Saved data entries

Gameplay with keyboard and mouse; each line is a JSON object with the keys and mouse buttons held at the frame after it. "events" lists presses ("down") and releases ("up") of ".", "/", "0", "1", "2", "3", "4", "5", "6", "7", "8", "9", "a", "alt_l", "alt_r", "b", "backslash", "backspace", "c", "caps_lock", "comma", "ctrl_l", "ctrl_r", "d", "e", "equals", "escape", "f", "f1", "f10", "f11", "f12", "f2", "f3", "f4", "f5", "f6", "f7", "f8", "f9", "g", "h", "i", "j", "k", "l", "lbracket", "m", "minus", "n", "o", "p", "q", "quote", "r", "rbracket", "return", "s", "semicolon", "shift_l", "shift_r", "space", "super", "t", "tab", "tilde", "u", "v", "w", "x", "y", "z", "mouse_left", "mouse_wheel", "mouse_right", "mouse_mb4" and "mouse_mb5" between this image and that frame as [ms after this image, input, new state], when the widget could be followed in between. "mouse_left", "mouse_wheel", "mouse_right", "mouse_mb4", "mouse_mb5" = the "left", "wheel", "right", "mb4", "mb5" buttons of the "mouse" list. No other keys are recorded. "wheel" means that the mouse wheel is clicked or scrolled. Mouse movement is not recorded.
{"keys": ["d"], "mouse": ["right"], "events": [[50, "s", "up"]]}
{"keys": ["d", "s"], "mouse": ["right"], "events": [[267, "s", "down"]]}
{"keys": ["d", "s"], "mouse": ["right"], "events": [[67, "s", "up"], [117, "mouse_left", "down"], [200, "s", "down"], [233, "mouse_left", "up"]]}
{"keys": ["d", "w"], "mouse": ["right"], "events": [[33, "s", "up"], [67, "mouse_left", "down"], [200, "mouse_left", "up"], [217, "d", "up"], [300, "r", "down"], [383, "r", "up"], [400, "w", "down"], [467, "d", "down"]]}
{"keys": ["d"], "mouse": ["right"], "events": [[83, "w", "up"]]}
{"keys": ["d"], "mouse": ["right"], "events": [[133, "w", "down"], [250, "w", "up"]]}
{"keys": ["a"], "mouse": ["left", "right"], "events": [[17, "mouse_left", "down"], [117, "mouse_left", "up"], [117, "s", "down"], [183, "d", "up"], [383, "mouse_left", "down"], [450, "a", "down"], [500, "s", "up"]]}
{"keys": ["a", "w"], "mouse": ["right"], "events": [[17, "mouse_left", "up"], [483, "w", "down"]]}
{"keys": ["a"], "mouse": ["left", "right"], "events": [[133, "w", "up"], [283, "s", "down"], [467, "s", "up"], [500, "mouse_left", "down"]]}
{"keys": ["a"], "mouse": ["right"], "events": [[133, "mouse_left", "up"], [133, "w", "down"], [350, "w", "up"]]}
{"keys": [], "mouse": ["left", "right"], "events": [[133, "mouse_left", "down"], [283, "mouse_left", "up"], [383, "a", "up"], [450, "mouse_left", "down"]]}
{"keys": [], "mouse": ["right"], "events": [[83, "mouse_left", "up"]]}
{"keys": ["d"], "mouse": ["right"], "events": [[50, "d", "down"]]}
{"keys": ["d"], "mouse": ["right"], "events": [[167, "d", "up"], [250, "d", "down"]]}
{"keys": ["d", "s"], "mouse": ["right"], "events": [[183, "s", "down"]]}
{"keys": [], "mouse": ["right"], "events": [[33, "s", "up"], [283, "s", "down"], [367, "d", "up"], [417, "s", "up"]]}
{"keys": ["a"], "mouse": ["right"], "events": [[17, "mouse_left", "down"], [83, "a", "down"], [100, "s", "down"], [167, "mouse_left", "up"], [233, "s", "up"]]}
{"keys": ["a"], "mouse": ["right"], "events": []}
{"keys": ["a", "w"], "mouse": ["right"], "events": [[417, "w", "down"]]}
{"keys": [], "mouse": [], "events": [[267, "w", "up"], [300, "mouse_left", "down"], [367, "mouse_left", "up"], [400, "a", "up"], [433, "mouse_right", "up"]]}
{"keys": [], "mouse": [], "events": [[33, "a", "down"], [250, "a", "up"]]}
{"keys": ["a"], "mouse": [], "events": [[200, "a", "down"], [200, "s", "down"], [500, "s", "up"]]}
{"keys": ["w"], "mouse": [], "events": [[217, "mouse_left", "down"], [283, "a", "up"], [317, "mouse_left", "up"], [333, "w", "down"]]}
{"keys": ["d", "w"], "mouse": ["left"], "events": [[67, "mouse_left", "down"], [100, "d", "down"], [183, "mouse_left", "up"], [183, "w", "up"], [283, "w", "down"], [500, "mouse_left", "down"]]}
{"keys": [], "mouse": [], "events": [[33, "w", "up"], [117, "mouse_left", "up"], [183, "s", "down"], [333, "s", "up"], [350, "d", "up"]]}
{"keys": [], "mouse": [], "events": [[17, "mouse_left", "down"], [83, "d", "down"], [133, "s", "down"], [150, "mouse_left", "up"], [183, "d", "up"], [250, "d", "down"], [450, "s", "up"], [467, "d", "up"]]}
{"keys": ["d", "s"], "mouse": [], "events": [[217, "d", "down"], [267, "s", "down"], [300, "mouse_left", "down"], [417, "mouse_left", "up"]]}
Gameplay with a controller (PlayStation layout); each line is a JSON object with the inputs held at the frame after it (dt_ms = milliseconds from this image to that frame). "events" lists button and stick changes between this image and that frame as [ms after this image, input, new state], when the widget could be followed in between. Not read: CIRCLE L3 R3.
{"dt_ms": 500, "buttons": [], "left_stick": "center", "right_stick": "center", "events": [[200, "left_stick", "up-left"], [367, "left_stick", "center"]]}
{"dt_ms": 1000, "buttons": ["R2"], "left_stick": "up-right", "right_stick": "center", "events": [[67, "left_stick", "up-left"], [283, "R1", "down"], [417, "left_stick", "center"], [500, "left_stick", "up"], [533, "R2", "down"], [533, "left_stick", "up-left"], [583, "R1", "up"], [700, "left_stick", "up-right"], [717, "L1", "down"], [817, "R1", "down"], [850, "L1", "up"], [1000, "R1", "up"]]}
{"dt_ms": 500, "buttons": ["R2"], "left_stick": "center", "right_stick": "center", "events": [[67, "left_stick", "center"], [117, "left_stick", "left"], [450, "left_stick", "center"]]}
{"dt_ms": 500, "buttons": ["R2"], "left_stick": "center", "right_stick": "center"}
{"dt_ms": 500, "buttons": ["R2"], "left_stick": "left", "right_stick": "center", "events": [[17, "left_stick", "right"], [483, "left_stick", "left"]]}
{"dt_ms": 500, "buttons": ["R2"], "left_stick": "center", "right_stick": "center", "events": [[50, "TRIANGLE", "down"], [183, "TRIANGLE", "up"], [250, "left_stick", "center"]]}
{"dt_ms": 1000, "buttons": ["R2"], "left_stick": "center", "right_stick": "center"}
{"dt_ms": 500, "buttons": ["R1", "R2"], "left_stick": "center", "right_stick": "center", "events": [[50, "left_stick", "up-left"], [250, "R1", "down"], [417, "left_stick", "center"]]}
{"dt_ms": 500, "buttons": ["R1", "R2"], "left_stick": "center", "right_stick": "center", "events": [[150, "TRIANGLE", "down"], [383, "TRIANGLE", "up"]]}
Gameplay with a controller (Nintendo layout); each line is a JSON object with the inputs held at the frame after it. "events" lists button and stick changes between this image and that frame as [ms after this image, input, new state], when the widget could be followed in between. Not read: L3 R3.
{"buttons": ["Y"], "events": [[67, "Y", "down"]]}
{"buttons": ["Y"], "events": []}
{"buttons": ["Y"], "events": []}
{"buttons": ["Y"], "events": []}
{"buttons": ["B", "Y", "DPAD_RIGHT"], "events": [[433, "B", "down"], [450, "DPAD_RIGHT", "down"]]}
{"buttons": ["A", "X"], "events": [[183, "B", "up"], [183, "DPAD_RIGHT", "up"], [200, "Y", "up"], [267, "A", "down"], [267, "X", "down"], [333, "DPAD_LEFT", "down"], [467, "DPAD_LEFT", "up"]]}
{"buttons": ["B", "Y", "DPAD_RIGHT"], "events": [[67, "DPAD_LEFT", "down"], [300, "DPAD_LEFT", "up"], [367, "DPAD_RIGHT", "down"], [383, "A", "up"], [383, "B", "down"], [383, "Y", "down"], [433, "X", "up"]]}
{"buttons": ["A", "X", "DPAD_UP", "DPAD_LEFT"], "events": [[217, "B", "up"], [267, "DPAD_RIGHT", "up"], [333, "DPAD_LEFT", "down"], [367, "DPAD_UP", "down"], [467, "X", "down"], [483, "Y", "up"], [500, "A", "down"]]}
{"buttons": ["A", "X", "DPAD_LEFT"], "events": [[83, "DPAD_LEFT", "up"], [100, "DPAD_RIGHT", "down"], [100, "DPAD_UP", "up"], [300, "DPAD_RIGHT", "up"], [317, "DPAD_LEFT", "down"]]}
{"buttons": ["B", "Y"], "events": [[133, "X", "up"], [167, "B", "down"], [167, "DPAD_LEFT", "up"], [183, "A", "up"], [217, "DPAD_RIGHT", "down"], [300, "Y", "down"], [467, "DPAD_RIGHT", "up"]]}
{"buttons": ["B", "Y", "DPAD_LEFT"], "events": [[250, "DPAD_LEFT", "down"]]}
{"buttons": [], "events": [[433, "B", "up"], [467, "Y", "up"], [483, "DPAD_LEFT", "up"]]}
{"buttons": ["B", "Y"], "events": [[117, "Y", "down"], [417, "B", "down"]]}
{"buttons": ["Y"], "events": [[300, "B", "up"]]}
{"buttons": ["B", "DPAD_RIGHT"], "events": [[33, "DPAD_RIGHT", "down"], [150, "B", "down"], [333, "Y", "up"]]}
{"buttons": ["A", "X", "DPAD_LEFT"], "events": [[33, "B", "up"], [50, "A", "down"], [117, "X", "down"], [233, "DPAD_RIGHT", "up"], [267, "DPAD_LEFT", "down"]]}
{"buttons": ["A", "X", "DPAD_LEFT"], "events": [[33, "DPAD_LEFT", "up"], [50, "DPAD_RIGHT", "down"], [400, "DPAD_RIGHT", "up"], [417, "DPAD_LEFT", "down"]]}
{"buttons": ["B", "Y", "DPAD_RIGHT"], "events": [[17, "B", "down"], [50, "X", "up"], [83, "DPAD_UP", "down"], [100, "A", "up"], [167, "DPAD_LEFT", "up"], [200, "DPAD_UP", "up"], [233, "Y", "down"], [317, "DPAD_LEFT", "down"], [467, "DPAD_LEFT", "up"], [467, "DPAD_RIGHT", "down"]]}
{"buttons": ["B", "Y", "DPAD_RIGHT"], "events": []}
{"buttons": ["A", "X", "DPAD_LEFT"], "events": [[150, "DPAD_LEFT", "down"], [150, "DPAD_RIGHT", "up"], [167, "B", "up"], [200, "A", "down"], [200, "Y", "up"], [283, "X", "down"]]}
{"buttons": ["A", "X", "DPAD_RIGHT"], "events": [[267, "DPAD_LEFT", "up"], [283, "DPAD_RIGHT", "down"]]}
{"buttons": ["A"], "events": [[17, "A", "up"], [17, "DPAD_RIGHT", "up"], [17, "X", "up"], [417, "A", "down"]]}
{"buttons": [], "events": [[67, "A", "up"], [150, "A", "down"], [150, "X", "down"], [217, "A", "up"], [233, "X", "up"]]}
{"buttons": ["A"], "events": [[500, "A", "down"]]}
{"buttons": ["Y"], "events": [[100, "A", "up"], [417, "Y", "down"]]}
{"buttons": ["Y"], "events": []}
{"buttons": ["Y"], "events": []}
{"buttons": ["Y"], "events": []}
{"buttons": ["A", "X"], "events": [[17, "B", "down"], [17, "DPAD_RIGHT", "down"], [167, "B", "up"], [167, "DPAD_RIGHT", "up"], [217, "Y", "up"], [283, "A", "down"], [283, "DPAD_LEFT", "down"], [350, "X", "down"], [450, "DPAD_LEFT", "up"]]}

Exercise brief
Where the string "layout" turns up in a line of the data above, copy that whole line.

Task result
Gameplay with a controller (PlayStation layout); each line is a JSON object with the inputs held at the frame after it (dt_ms = milliseconds from this image to that frame). "events" lists button and stick changes between this image and that frame as [ms after this image, input, new state], when the widget could be followed in between. Not read: CIRCLE L3 R3.
Gameplay with a controller (Nintendo layout); each line is a JSON object with the inputs held at the frame after it. "events" lists button and stick changes between this image and that frame as [ms after this image, input, new state], when the widget could be followed in between. Not read: L3 R3.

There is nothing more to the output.